El caso de Gopnik olvida que cuando los niños no iban a la escuela (porque no había) no manifestaban esas dotes tan maravillosas. Ni los adultos más inteligentes y formados. De hecho tuvieron que pasar bastantes siglos hasta que a principios del XVII Francis Bacon enunciara los principios del método científico. ¡Qué desperdicio de tiempo! Y todo por no fijarse lo suficiente. No consta que Sir Francis llegara a sus conclusiones prestando atención a los infantes, sino leyendo mucho, observando mucho y reflexionando profunda y dilatadamente sobre sus estudios y sus experiencias.
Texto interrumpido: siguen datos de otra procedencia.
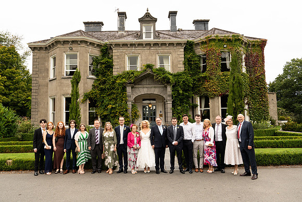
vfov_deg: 49.6
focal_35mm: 26
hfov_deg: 69.4
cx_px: 151
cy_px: 101
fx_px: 218
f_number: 5.6
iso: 200
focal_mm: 26
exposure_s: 1/200
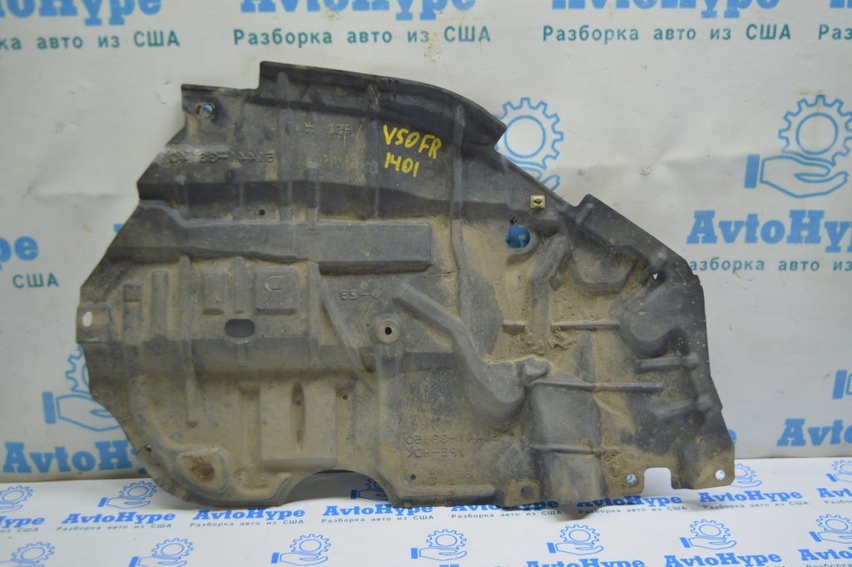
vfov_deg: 35.4
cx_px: 426
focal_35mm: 38
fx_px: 887
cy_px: 284
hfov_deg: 51.3
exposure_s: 1/50
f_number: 4
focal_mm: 25
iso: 400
Uno se queda de piedra, tanto ante las conclusiones de un estudio como las del otro. ¿Cómo se puede llegar a tales resultados de una manera tan frívola? ¿Cómo a partir de resultados obtenidos en experimentos muy parciales y limitados, se arriba a conclusiones temerarias, que pueden generar confusión y efectos indeseables? Me imagino a un docente que, cuando le llegue la madre de un alumno a saber por qué el nene suspende matemáticas, le diga que la culpa la tiene ella, porque su producción de tiroxina en el embarazo fue claramente insuficiente. En el otro lado, las quejas de los padres pueden ir por acusar a la escuela de sofocar y abortar las cualidades científicas de sus hijos. ¡Que lo dice una científica de Berkeley, no una cualquiera!
Ya tenemos dos nuevos factores que explican el fracaso escolar. Tal vez éstos se acepten, tomen carta de naturaleza y se instalen en el repertorio de argumentos sobre la razón por la que los niños, en general, obtienen bajos rendimientos. Como la mayoría de los utilizados, tienen que ver con factores externos a la realidad escolar y están situados fuera de su control. Así, se tiene la coartada perfecta para no hacer nada o, para ser más exactos, cubrir el expediente. Se explica muy bien por qué aquello que está bajo la competencia de un sector profesional no funciona, pero no cómo se le pone remedio. Se nos olvida que la tarea de la escuela y del docente es cómo conseguir formación y aprendizaje a partir de la situación de la que parten los educandos, que la tarea de la escuela y del docente es que, tras un periodo de tiempo en la que el ser humano la frecuenta, mejore sustantivamente su posición de partida. Por último, aconsejaría a míster Finken y miss Gopkin que antes de declarar tan solemnes chorradas se pasen bastantes horas con los niños y dentro de las escuelas, siquiera sea para conocer un poco aquello sobre lo que pontifican.